«Morte a Khamenei» «Lasciate stare la Siria, pensate invece a noi» «Morte al dittatore, morte al dittatore» «Non vogliamo combattere, ma se lo farete, siamo pronti anche noi a combattere».
Sono questi gli slogan che raccontano la rivolta iraniana narrata dagli account telegram, altro che rivoltare il carovita, come riportano i media occidentali, pochi, o per il prezzo delle uova, come riporta l’iraniana Tasnim.
Il regime degli ayatollah è assediato dall’interno da una grande rivolta politica, prima, e sociale, poi, tesa a ribaltare l’attuale regime nato dalla rivolta anti Phalevi del 1979. «Indipendentemente da come #IranProtest sviluppa, il messaggio è chiaro: “Gli iraniani vogliono fermare l’abuso del loro paese come veicolo per l’ideologia #Khomeinist”»; questo post è chiaro nella sua essenzialità: lo status quo che vige a Teheran da oltre 35 anni non è più tollerato. Nelle proteste sono unite tutte le minoranze etniche presenti nel paese accanto ai “persiani etnici”, per intenderci, contro il regime: «Unità tra arabi, monaci, curdi, balochi, farsi, turchi, in tutto l’Iran. Tutti sono uniti contro il regime #Shia di #Iran e si difendono a vicenda».

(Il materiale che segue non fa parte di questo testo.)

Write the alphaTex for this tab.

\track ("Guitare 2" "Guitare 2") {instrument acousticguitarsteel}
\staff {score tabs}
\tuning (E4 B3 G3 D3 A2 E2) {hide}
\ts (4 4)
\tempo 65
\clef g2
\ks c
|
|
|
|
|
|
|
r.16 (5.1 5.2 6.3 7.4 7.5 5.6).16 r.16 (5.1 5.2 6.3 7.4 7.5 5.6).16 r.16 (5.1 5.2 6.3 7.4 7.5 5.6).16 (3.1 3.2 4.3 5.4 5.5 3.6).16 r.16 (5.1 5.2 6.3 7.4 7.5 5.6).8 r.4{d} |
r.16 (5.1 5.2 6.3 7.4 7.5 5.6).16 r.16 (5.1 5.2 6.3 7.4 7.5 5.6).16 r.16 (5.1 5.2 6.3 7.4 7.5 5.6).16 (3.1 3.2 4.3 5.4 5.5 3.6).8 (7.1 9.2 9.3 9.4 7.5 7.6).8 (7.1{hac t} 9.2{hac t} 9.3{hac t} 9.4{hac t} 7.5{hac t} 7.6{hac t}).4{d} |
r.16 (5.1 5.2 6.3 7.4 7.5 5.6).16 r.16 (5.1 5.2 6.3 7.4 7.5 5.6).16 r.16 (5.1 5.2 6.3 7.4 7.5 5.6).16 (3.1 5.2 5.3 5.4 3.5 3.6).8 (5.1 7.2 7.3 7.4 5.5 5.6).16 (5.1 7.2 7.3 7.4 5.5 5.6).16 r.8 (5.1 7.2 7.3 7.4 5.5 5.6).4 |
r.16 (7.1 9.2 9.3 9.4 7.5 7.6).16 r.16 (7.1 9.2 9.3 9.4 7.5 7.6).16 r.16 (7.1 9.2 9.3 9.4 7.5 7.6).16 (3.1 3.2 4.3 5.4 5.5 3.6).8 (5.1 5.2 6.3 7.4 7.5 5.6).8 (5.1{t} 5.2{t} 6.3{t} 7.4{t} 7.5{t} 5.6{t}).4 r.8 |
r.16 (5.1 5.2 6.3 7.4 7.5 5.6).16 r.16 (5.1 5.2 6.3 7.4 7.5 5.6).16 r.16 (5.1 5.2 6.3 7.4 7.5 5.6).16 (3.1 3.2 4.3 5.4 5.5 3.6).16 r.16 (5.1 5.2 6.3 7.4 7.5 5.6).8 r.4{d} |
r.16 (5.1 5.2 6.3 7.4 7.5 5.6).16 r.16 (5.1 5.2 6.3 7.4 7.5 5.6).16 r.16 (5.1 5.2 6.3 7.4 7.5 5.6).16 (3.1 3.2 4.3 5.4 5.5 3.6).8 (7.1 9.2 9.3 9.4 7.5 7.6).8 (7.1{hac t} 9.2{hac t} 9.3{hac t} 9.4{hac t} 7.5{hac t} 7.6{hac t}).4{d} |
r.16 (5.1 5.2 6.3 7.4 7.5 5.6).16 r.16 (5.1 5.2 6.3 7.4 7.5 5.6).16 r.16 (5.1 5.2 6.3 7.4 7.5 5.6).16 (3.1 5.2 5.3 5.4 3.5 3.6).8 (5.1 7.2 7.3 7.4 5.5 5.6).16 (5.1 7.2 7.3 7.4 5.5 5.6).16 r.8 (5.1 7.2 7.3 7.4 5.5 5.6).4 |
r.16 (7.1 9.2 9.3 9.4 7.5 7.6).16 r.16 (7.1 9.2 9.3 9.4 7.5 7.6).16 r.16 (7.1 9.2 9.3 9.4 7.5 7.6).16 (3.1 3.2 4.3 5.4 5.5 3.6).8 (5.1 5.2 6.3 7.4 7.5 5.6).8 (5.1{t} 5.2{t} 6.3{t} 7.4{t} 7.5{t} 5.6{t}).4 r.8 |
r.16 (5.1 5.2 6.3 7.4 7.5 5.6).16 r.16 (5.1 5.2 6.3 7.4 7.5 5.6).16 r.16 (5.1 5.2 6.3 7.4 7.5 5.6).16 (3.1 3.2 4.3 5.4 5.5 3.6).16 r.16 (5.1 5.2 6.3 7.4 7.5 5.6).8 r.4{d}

Teheran sta reagendo nel maniera più tradizionale: «#Breaking: i manifestanti #Paceful sono stati brutalmente soppressi da #Basij milizia & polizia in North #Karegar strada # di Teheran». Il numero dei morti nella sola Teheran è stato elevato: i Basiji hanno ucciso, e le foto via social vengono pubblicate dagli stessi manifestanti. Lo hanno fatto con armi da fuoco e da taglio: 6 morti a Tuyserkan; 3 a ShahinShahr; 4 a Dorud; 2 a Izeh/Iseh. Ma si tratta di un bilancio provvisorio: «Altre vittime sono segnalate, ma non possono essere confermate adesso», recita un post che narra gli avvenimenti drammatici di queste ore; gas lacrimogeni e cariche di polizia non riescono a contenere la rabbia della popolazione, stanca anche di vedere morire da anni le proprie generazioni in Siria. L’epoca delle “chiavi del paradiso”, in plastica, sembra definitivamente tramontata.
Ad Abadan, nella provincia del Khuzestan, la protesta è mossa al grido di: «Morte al dittatore, morte al dittatore». La violenza l’ha fatta da padrona: molte città, piccole e medie del paese, sono state prese di mira e incendiate, come anche basi e caserme dei pasdaran; agenti della sicurezza si sono rifiutati di andare contro la popolazione e hanno “disertato” unendosi ai manifestanti. Non si tratta più solo di manifestazioni di protesta spontanea, ma di una rivolta organizzata che, come risulta da un post, ha un suo centro “politico” a Parigi; un iter che sembra ricalcare quanto accaduto in Siria nelle fasi iniziali della guerra civile.